Moreover, by accepting this "cross" of social distancing, self-isolation, withdrawing from crowds, and events, and restaurants we are indeed observing a true and real Lent: forty days in the desert! Forty days when we focus on prayer, when we abstain from so many things that we take for granted, forty days when we become more and more aware of our interdependence with others and our need to act in charity and justice.
The great paradox of the Cross is in the fact that the all powerful Son of God accepted the powerlessness of the Cross to conquer death and lead us all into eternal life. This pandemic has indeed brought us face to face with just how powerless we really are--even in this nation where we enjoy such freedoms and opportunities.
As you may know, the admission of powerlessness is the foundation of most Twelve Step Recovery programs. In many of these programs, the common prayer that the group offers at their meetings is "The Serenity Prayer." We do not know who first composed the prayer, but the one person who is most credited with making the prayer popular is a Protestant Theologian, Reinhold Neibuhr (1892-1971).

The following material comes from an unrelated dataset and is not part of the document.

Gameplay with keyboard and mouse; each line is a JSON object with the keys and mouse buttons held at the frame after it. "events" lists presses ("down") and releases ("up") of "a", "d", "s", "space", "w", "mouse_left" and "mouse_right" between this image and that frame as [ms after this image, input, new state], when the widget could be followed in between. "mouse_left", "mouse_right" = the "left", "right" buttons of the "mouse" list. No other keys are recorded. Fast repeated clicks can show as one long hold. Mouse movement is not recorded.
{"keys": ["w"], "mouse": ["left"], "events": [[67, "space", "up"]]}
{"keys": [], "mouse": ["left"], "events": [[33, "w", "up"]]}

During Neibur's 30 years as a professor at Union Theological Seminary, he published several versions of the prayer. In fact, the prayer is this most common today is only about one-third of the complete prayer.
Below you will find the 1951 version of Neibuhr's prayer which I offer to you as a prayer especially for this COVID-19 Lent. You will see that it is indeed a most Christian prayer. It is a prayer that grounds us in the realization of our limits and our powerlessness as we acknowledge both the Passion and the Resurrection of Jesus Christ.
God, give me grace to accept with serenity the things that cannot be changed,
Courage to change the things which should be changed,
and the Wisdom to distinguish the one from the other.
Living one day at a time,
Enjoying one moment at a time,
Accepting hardship as a pathway to peace,
Taking, as Jesus did, this sinful world as it is, not as I would have it.
Trusting that You will make all things right, if I surrender to Your will,
So that I may be reasonably happy in this life, and supremely happy with You forever in the next.